Tag Archives: anxiety

Nothing Great to Say

Hi all. I wasn’t going to post today. Why? Because I didn’t really feel I had anything great to say. I didn’t run yesterday – shocker. I didn’t make anything particularly exciting to eat (and yes, our gas is still broken and I have no stove/oven), and I don’t have a book review to share.

So – I figured no one would want to hear from me. But…I also kind of felt like writing. Sometimes it’s just cathartic. So I decided to write this blog post anyway. I mean, the name of my blog is just a jumping off point, but it shouldn’t really limit what I can say.  Right?

So what’s on my mind today. Changes. There seems to be a lot of them happening all around me. Do you ever feel that way. That you’re just standing there watching everything change and morph before your very eyes?

To start, my boss gave her resignation last week, so swallowing that news was pretty big. After the initial shock, then I began thinking about how my life at my job will change – probably more work, maybe a new boss, etc. If I’m being honest, I’ll say that I’m not all that great with change. So these thoughts kind of started to weigh me down.

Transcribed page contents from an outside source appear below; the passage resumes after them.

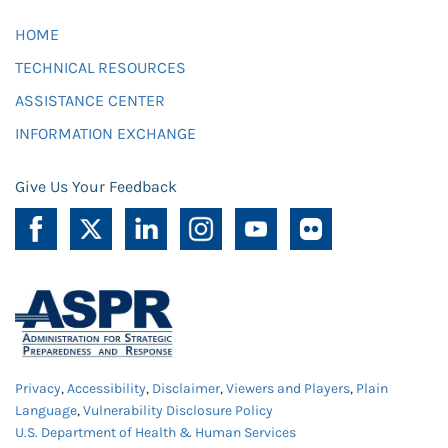
HOME
TECHNICAL RESOURCES
ASSISTANCE CENTER
INFORMATION EXCHANGE
Give Us Your Feedback
Privacy
,
Accessibility
,
Disclaimer
,
Viewers and Players
,
Plain
Language
,
Vulnerability Disclosure Policy
U.S. Department of Health & Human Services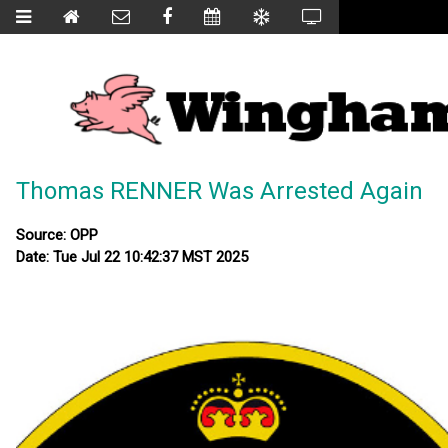
Thomas RENNER Was Arrested Again
Source: OPP
Date: Tue Jul 22 10:42:37 MST 2025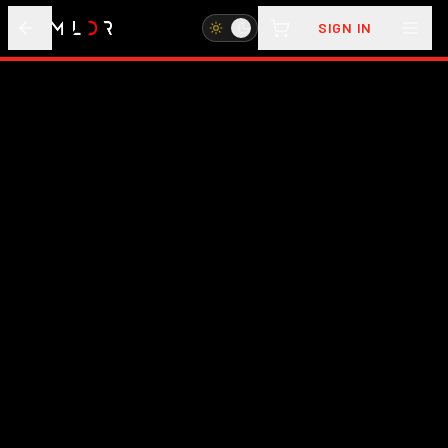
SIGN IN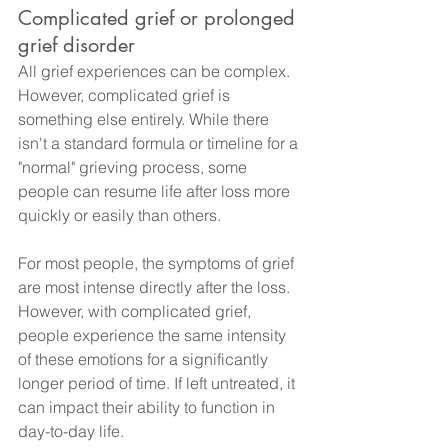
Complicated grief or prolonged 
grief disorder
All grief experiences can be complex. 
However, complicated grief is 
something else entirely. While there 
isn't a standard formula or timeline for a 
"normal" grieving process, some 
people can resume life after loss more 
quickly or easily than others.
For most people, the symptoms of grief 
are most intense directly after the loss. 
However, with complicated grief, 
people experience the same intensity 
of these emotions for a significantly 
longer period of time. If left untreated, it 
can impact their ability to function in 
day-to-day life.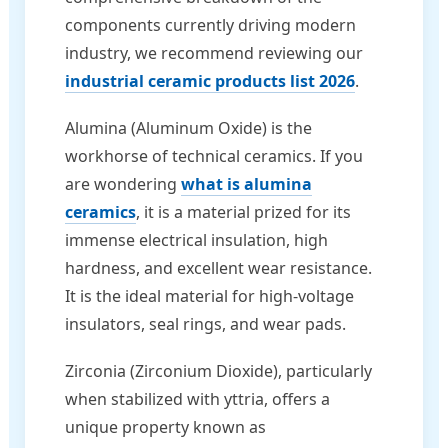
components currently driving modern
industry, we recommend reviewing our
industrial ceramic products list 2026
.
Alumina (Aluminum Oxide) is the
workhorse of technical ceramics. If you
are wondering
what is alumina
ceramics
, it is a material prized for its
immense electrical insulation, high
hardness, and excellent wear resistance.
It is the ideal material for high-voltage
insulators, seal rings, and wear pads.
Zirconia (Zirconium Dioxide), particularly
when stabilized with yttria, offers a
unique property known as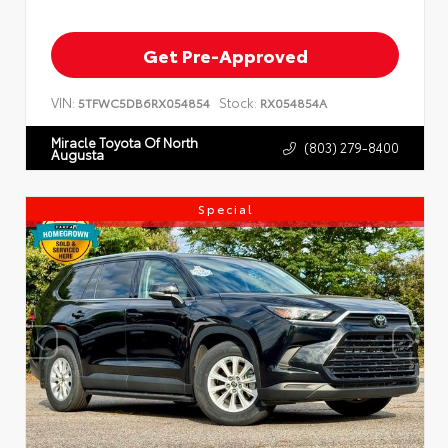
Get Pre-Approved
VIN:
Stock:
5TFWC5DB6RX054854
RX054854A
Miracle Toyota Of North
(803) 279-8400
Augusta
Special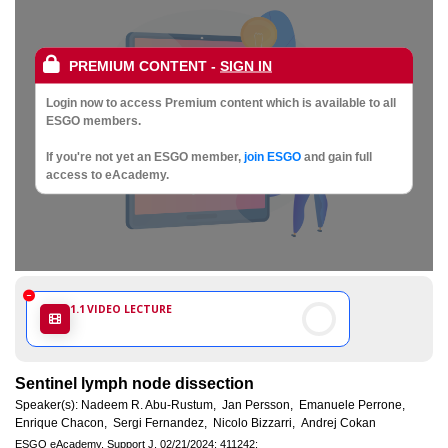
Society
of
PREMIUM CONTENT
-
SIGN IN
Gynaecological
Login now to access Premium content which is available to all
ESGO members.
Oncology
If you're not yet an ESGO member,
join ESGO
and gain full
access to eAcademy.
1.1
VIDEO LECTURE
Sentinel lymph node dissection
Speaker(s):
Nadeem R. Abu-Rustum,
Jan Persson,
Emanuele Perrone,
Enrique Chacon,
Sergi Fernandez,
Nicolo Bizzarri,
Andrej Cokan
ESGO eAcademy.
Support J.
02/21/2024;
411242;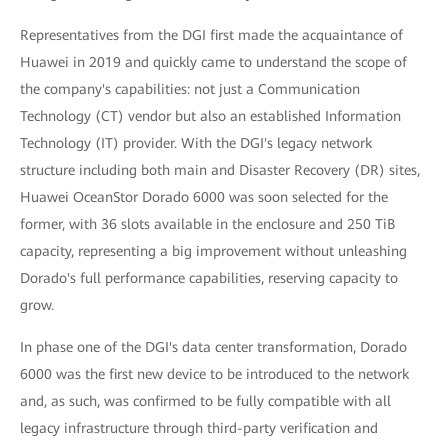
Representatives from the DGI first made the acquaintance of
Huawei in 2019 and quickly came to understand the scope of
the company's capabilities: not just a Communication
Technology (CT) vendor but also an established Information
Technology (IT) provider. With the DGI's legacy network
structure including both main and Disaster Recovery (DR) sites,
Huawei OceanStor Dorado 6000 was soon selected for the
former, with 36 slots available in the enclosure and 250 TiB
capacity, representing a big improvement without unleashing
Dorado's full performance capabilities, reserving capacity to
grow.
In phase one of the DGI's data center transformation, Dorado
6000 was the first new device to be introduced to the network
and, as such, was confirmed to be fully compatible with all
legacy infrastructure through third-party verification and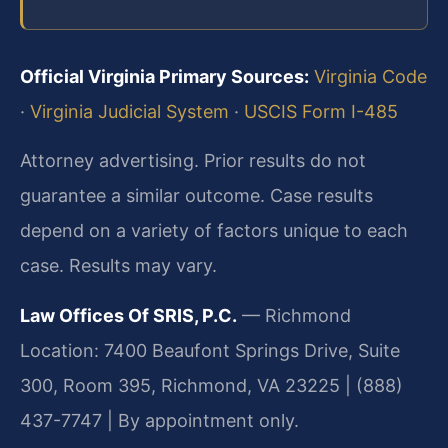
Official Virginia Primary Sources:
Virginia Code
·
Virginia Judicial System
·
USCIS Form I-485
Attorney advertising. Prior results do not
guarantee a similar outcome. Case results
depend on a variety of factors unique to each
case. Results may vary.
Law Offices Of SRIS, P.C.
— Richmond
Location: 7400 Beaufont Springs Drive, Suite
300, Room 395, Richmond, VA 23225 | (888)
437-7747 | By appointment only.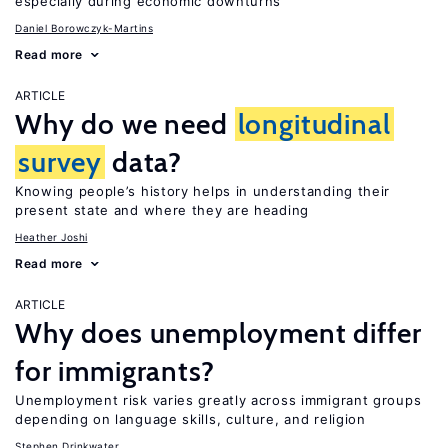
especially during economic downturns
Daniel Borowczyk-Martins
Read more
ARTICLE
Why do we need
longitudinal
survey
data?
Knowing people’s history helps in understanding their
present state and where they are heading
Heather Joshi
Read more
ARTICLE
Why does unemployment differ
for immigrants?
Unemployment risk varies greatly across immigrant groups
depending on language skills, culture, and religion
Stephen Drinkwater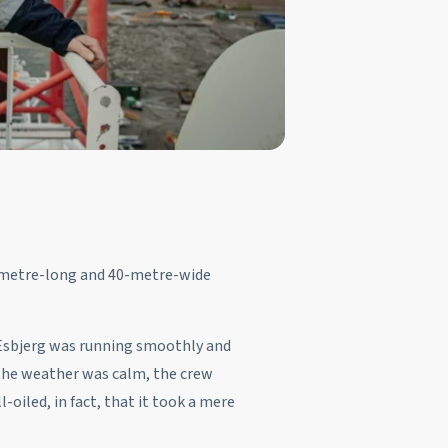
0-metre-long and 40-metre-wide
f Esbjerg was running smoothly and
e the weather was calm, the crew
-oiled, in fact, that it took a mere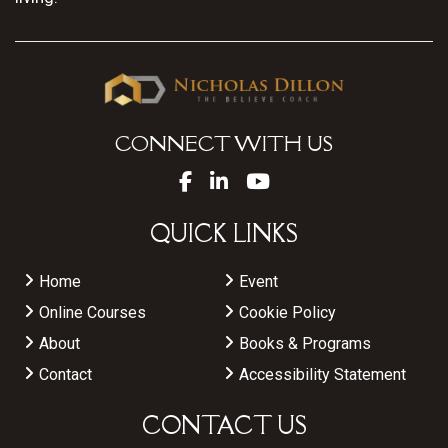
CONNECT WITH US
QUICK LINKS
Home
Event
Online Courses
Cookie Policy
About
Books & Programs
Contact
Accessibility Statement
CONTACT US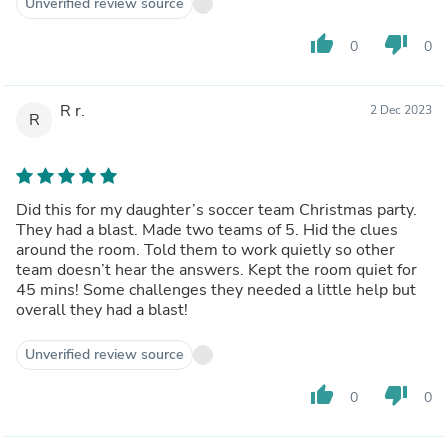
Unverified review source
thumb_up
thumb_down
0
0
R r.
2 Dec 2023
R
Did this for my daughter’s soccer team Christmas party.
They had a blast. Made two teams of 5. Hid the clues
around the room. Told them to work quietly so other
team doesn’t hear the answers. Kept the room quiet for
45 mins! Some challenges they needed a little help but
overall they had a blast!
Unverified review source
thumb_up
thumb_down
0
0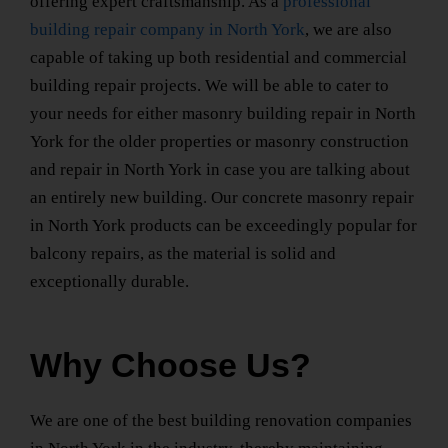
offering expert craftsmanship. As a
professional
building repair company
in North York
, we are also
capable of taking up both residential and
commercial
building repair
projects. We will be able to cater to
your needs for either
masonry building repair
in North
York
for the older properties or
masonry construction
and repair
in North York
in case you are talking about
an entirely new building. Our
concrete masonry repair
in North York
products can be exceedingly popular for
balcony repairs, as the material is solid and
exceptionally durable.
Why Choose Us?
We are one of the best
building renovation companies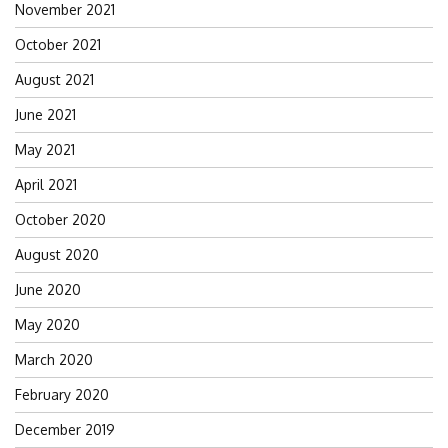
November 2021
October 2021
August 2021
June 2021
May 2021
April 2021
October 2020
August 2020
June 2020
May 2020
March 2020
February 2020
December 2019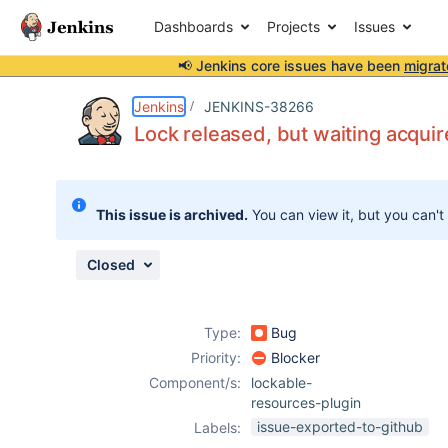
Dashboards
Projects
Issues
📢 Jenkins core issues have been
migrat
Details
Description
Attachments
Issue Links
Activity
People
Dates
Jenkins
JENKINS-38266
Lock released, but waiting acquir
Issues
This issue is archived.
You can view it, but you can't
Reports
Components
Closed
Type:
Bug
Priority:
Blocker
Component/s:
lockable-
resources-plugin
issue-exported-to-github
Labels: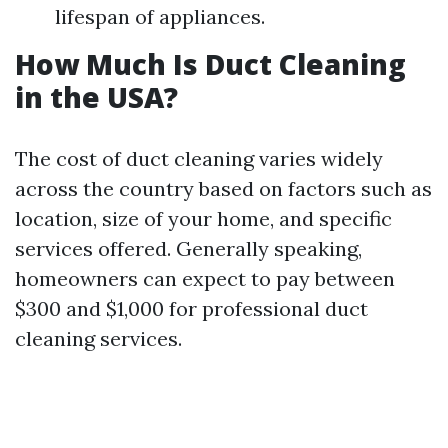
lifespan of appliances.
How Much Is Duct Cleaning
in the USA?
The cost of duct cleaning varies widely
across the country based on factors such as
location, size of your home, and specific
services offered. Generally speaking,
homeowners can expect to pay between
$300 and $1,000 for professional duct
cleaning services.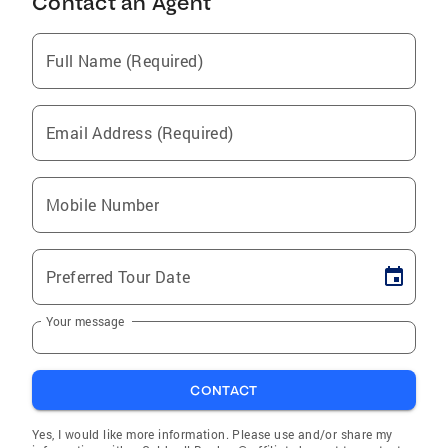
Contact an Agent
Full Name (Required)
Email Address (Required)
Mobile Number
Preferred Tour Date
Your message
CONTACT
Yes, I would like more information. Please use and/or share my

Second – I’ve been noticing lots of changes in the blog world. Some bloggers have gone missing (sadness) or decided to stop blogging altogether. Just when I get in my groove of checking my favorite blogs each day, then they up and disappear. I know blogging is an ever-changing world. Admittedly, I too have been that missing blogger. And some day, I’ll probably even be that blogger that signs off for good. But it’s still kind of like losing a friend. 😦

Third – big trips (even vacations) tend to make me a little nervous at first. Once I’m actually on the trip I relax, but all the stuff leading up to it gives me anxiety. I typically tend to think that a) I’m going to forget something major (like my passport)  b) we’re going to miss our flight or it will be cancelled and c) I’ve forgotten to plan some crucial aspect of the trip – like reserve a hotel. So until Sunday night when I am on that plane, I’m probably going to be a bit of a nutcase.

And fourth – I feel kind of lost without a marathon to train for. I actually feel jealous of my friend who is running the Bay State Marathon in October. I know that sounds kind of sick, but training for a marathon has become kind of like a cherished routine for me now. It provides that motivation and that big goal that I’ve found I really like and need. It’s a constant in my life and I actually really miss it.

So that’s where my head is today. I’m trying to stay sane and focused in the midst of many changes. I actually think this vacation is coming at a very opportune time. I need to get away for a bit.

What about you? Do you like change? How do you cope with it? Are there any big life changes happening for you right now?